§ **Texto para análise**

- - -

Desmatamento afeta tamanho de peixes na Amazônia

O desmatamento na Amazônia para criação de áreas agrícolas tem afetado os peixes da região. Estudo desenvolvido no Instituto de Biociências (IB) da Universidade de São Paulo (USP) mostra que houve diminuição no tamanho de algumas espécies habitantes do rio Xingu. O ecólogo Paulo Ricardo Ilha Jiquiriçá coletou quase 4 mil peixes de 36 espécies diferentes na região de Canarana, no Mato Grosso, cidade conhecida como portal do Xingu. Ele conta que seus estudos tinham como objetivo inicial avaliar os efeitos do desmatamento e da construção de barragens sobre a fauna de peixes (assembleias), mas no decorrer da pesquisa constatou que o tamanho dos animais nos riachos em áreas agrícolas era significativamente menor em comparação aos riachos em áreas de florestas. O trabalho foi desenvolvido sob orientação do professor Luis Cesar Schiesari, do curso de Gestão Ambiental da Escola de Artes Ciências e Humanidades (EACH), e com financiamento da Fundação de Amparo à Pesquisa do Estado de São Paulo (Fapesp).

- - -

§ **Informações fornecidas**
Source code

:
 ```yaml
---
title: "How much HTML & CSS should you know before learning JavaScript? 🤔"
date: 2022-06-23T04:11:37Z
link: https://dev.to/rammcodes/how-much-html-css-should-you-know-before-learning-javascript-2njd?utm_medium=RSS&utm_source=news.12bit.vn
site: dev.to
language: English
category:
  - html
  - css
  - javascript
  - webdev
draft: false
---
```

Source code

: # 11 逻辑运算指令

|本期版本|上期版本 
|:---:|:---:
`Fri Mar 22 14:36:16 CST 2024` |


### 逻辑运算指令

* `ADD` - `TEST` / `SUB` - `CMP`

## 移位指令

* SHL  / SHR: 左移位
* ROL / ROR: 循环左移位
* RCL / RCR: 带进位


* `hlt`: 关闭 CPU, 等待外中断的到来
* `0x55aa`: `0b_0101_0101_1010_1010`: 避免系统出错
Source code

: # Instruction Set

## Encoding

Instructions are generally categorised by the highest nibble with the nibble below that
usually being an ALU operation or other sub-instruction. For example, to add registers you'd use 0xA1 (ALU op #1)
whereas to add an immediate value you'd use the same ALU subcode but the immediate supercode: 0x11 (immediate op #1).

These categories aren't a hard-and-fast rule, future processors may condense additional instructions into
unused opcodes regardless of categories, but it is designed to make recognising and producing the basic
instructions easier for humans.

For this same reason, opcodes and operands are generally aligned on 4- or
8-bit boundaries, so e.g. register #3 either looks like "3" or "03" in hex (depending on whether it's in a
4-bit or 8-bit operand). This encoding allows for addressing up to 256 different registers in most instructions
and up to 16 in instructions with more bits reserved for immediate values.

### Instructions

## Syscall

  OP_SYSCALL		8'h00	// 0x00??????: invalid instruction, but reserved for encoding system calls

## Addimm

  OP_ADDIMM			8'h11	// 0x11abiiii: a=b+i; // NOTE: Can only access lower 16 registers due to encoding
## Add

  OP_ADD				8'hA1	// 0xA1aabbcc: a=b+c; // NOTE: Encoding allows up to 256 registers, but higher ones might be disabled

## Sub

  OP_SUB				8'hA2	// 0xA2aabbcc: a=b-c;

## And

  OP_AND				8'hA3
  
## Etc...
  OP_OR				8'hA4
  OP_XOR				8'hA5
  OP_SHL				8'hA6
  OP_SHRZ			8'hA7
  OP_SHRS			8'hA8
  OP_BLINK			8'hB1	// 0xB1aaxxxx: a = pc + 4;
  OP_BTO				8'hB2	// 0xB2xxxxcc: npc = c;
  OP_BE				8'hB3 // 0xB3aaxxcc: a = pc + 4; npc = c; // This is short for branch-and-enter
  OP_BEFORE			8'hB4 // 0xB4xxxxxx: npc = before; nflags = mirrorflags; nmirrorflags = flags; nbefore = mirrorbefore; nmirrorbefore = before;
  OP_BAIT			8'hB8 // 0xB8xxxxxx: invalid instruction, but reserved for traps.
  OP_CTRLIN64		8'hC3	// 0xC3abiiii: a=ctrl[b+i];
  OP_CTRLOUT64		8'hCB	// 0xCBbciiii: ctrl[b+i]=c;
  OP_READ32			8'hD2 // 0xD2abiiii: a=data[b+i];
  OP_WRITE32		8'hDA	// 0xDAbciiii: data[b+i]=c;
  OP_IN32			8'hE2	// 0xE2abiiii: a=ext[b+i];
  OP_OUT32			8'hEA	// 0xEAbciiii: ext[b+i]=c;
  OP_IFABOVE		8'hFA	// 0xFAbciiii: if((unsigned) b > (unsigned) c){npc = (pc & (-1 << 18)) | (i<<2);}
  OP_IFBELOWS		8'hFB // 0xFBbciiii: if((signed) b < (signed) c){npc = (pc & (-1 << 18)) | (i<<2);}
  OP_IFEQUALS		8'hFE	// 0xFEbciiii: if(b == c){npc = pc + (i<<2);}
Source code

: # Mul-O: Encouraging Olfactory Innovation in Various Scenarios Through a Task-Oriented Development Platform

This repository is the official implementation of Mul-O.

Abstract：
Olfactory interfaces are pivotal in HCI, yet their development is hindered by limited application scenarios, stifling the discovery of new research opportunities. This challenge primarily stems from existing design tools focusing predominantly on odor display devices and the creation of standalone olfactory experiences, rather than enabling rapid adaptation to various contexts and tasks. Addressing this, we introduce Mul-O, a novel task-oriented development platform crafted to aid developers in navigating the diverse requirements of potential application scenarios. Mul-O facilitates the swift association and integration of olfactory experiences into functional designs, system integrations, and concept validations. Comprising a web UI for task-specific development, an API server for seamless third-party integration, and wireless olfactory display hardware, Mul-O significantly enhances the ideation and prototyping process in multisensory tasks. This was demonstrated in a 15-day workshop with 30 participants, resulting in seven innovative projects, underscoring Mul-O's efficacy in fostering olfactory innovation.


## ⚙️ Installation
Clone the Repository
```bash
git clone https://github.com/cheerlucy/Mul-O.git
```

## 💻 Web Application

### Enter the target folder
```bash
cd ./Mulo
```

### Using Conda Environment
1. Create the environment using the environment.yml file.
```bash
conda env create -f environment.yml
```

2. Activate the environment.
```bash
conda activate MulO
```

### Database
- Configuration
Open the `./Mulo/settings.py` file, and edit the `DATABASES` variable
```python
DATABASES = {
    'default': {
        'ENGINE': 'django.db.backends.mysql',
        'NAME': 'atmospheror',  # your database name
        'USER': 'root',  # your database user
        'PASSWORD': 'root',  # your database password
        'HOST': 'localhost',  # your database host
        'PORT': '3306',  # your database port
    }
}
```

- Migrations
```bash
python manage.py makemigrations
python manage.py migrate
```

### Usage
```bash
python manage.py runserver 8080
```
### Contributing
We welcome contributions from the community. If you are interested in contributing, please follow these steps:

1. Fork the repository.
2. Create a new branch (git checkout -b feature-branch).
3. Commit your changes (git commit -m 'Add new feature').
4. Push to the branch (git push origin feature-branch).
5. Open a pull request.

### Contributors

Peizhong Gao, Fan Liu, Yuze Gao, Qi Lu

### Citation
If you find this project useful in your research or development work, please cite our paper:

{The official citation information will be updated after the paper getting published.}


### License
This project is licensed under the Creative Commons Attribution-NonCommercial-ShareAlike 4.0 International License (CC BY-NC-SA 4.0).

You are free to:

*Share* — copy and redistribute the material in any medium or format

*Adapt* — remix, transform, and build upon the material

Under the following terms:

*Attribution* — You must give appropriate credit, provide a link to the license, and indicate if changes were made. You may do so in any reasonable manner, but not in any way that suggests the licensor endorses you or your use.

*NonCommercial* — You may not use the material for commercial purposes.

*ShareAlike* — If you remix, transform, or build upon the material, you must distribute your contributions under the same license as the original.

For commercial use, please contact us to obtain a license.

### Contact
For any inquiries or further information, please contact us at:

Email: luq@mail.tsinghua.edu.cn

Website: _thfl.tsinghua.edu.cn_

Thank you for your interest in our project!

- - -

§ **Perguntas para responder**
1 – Resuma em duas frases o texto sobre desmatamento e peixes na Amazônia.
2 – Prolongue o texto sobre desmatamento e peixes na Amazônia, começando logo depois da última frase.
As linhas são um material à parte.

§ **Respostas em ordem**
1 – Um estudo do Instituto de Biociências da USP mostra que o desmatamento na Amazônia para a criação de áreas agrícolas diminuiu o tamanho de algumas espécies de peixes do rio Xingu. O ecólogo Paulo Ricardo Ilha Jiquiriçá coletou quase 4 mil peixes de 36 espécies em Canarana, no Mato Grosso, e constatou que os peixes dos riachos em áreas agrícolas eram significativamente menores que os dos riachos em áreas de floresta.

2 –
Paulo Ricardo iniciou o projeto em 2011. Além dos estudos nos laboratórios do IB, ele passou cerca de 18 meses em pesquisas de campo, residindo em Canarana. Lá, em colaboração com o Instituto de Pesquisa Ambiental da Amazônia (IPAM), o cientista realizou coletas em seis riachos, sendo três localizados em áreas de florestas e outros três em áreas agrícolas.
Nestes locais é comum a degradação de matas ciliares e construção de barragens que represam trechos dos riachos, seja para armazenar água para o gado ou para abastecer pequenas hidrelétricas. Segundo Paulo, a região já conta com mais de 10 mil pequenas barragens. Os cursos d’água avaliados no estudo estão nas cabeceiras de rios afluentes que formam o rio Xingu (rios Tanguro e Darro), no centro-leste do Mato Grosso. A região é uma das maiores produtoras de soja do país e está localizada no arco do desmatamento amazônico.
A pesquisa constatou, por exemplo, que uma espécie de rivulídeo, parente dos “killifishes” de aquário, que mede menos de quatro centímetros, aumentou em abundância nos riachos agrícolas. “Isso ocorreu devido a alterações das características naturais dos riachos. Após o desmatamento, as margens desses córregos são invadidas por gramíneas (Brachiarias) que reduzem a profundidade e criam um ambiente onde os predadores dos rivulídeos não conseguem alcançá-los, o que permite sua proliferação”, conta. Em contrapartida, espécies que eram comuns nos riachos desapareceram das represas. “Ao menos três espécies de pequenas ‘piabas’ que eram comuns em trechos de água corrente não foram encontradas em trechos represados”, conta.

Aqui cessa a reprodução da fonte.